> **Directive**
Write out only the opening lines of the entries, through the line with "the progress made.".

> **Dataset content**

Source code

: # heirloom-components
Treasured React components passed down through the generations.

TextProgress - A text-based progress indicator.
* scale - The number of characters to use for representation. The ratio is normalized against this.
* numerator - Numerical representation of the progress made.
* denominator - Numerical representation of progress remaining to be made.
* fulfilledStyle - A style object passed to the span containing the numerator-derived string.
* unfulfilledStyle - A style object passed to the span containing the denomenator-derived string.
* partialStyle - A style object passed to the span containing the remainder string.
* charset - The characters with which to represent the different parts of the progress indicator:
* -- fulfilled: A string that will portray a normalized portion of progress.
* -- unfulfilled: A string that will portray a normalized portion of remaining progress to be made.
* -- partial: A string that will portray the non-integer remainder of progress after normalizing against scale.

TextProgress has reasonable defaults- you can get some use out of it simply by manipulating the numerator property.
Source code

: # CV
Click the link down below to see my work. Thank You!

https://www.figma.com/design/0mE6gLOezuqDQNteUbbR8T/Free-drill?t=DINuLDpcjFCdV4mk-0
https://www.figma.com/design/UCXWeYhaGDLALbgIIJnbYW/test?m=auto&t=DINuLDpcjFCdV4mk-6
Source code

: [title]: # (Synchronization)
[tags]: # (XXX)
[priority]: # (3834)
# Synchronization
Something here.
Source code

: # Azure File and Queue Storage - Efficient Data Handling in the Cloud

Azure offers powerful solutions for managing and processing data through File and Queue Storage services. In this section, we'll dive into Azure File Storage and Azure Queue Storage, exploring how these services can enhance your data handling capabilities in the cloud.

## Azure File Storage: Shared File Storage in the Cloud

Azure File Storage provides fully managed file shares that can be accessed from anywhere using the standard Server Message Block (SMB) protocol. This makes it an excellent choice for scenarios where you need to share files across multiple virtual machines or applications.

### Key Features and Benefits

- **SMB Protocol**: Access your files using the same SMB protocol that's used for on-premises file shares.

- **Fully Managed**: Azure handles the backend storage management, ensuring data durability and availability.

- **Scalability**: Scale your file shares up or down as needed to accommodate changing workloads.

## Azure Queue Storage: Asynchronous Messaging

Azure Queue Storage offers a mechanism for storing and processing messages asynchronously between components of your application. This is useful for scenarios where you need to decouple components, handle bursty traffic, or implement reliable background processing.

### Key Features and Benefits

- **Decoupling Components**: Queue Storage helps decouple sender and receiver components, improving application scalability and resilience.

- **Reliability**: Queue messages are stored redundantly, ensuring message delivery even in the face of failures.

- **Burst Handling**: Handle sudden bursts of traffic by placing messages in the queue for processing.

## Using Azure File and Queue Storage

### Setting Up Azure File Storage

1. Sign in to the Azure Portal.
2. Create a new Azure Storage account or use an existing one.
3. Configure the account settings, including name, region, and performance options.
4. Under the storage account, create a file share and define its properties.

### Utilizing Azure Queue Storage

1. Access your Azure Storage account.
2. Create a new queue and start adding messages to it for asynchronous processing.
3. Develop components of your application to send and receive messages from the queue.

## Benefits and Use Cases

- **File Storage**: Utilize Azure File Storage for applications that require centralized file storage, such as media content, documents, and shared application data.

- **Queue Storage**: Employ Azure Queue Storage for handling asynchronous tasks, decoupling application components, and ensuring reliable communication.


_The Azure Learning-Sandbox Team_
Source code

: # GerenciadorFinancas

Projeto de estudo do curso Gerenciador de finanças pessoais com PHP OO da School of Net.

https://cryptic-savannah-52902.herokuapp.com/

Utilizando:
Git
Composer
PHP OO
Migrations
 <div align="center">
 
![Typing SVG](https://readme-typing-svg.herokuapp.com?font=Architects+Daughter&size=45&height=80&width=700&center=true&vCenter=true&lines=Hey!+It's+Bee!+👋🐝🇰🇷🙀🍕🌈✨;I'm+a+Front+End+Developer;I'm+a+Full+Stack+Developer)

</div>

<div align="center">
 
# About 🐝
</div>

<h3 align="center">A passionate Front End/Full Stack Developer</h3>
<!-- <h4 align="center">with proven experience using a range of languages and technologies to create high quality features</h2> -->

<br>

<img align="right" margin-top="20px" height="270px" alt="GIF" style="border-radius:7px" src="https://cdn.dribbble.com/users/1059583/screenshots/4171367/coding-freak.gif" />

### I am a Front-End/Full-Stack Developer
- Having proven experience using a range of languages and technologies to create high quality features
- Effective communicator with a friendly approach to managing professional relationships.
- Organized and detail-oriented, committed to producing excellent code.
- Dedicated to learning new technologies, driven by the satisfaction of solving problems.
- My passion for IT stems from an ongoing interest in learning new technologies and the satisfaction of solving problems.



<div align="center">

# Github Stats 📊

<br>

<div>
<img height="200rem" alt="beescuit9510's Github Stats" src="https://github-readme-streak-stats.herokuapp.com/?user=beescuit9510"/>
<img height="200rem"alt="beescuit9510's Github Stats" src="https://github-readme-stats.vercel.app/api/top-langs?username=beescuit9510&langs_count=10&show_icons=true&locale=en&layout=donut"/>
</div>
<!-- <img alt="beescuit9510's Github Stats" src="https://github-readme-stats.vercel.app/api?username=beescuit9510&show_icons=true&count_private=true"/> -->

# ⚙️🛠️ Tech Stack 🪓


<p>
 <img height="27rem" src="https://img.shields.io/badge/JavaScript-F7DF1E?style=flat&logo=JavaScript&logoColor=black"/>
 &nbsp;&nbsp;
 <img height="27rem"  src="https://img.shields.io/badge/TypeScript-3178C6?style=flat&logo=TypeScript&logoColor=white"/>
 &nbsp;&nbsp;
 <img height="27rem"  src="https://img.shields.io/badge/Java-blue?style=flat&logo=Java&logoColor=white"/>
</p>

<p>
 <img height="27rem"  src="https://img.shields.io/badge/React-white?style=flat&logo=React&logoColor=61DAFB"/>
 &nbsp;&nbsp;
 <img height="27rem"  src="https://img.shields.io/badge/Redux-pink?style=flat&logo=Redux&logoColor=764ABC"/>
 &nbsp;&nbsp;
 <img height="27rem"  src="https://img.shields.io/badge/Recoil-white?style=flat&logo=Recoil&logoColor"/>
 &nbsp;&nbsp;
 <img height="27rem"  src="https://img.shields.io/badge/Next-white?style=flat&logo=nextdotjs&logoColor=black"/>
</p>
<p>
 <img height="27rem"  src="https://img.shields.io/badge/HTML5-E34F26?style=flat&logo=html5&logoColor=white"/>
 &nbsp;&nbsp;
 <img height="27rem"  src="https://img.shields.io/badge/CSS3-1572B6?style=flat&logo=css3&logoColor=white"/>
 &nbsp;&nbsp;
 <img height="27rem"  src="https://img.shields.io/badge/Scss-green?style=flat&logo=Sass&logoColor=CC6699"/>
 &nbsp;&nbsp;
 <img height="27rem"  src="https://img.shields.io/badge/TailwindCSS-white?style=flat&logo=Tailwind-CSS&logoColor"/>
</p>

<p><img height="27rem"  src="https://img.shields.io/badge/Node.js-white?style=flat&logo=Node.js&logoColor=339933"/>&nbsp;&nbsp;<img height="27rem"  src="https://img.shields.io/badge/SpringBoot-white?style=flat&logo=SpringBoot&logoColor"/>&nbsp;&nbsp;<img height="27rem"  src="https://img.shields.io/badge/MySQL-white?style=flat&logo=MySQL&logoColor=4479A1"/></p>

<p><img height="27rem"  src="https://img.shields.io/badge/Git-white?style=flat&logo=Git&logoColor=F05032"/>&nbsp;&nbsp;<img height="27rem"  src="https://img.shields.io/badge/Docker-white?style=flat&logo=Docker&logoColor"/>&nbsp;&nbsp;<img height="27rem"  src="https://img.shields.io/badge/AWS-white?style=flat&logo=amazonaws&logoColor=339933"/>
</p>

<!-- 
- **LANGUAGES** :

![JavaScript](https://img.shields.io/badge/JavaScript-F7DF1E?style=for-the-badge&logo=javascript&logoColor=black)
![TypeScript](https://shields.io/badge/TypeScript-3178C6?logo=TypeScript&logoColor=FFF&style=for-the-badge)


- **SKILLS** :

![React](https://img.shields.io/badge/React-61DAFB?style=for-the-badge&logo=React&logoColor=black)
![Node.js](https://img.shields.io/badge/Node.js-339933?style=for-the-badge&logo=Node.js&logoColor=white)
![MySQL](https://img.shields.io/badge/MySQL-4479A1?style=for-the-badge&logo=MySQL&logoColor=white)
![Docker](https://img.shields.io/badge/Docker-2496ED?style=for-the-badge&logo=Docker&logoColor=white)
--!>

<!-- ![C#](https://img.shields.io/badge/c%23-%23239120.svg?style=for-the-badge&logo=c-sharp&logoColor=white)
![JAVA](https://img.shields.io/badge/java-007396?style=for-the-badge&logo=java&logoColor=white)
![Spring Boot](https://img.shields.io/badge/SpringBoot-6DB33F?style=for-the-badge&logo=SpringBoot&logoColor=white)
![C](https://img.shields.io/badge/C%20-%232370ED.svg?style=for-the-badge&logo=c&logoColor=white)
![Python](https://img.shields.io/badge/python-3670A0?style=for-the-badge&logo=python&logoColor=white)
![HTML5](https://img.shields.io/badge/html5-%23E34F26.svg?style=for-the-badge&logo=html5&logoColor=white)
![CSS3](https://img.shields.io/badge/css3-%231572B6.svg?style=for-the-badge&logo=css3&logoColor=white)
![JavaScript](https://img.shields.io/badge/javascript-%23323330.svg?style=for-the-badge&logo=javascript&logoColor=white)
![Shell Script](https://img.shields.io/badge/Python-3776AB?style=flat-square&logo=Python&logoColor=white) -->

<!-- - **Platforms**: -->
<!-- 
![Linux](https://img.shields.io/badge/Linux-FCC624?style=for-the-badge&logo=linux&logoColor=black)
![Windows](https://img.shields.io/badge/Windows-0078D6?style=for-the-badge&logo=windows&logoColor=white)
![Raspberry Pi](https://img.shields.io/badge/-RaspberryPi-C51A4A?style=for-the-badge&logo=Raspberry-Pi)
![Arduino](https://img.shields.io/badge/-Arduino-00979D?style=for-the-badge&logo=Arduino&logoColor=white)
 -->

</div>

> **Result of the exercise**
Source code

: # heirloom-components
Treasured React components passed down through the generations.

TextProgress - A text-based progress indicator.
* scale - The number of characters to use for representation. The ratio is normalized against this.
* numerator - Numerical representation of the progress made.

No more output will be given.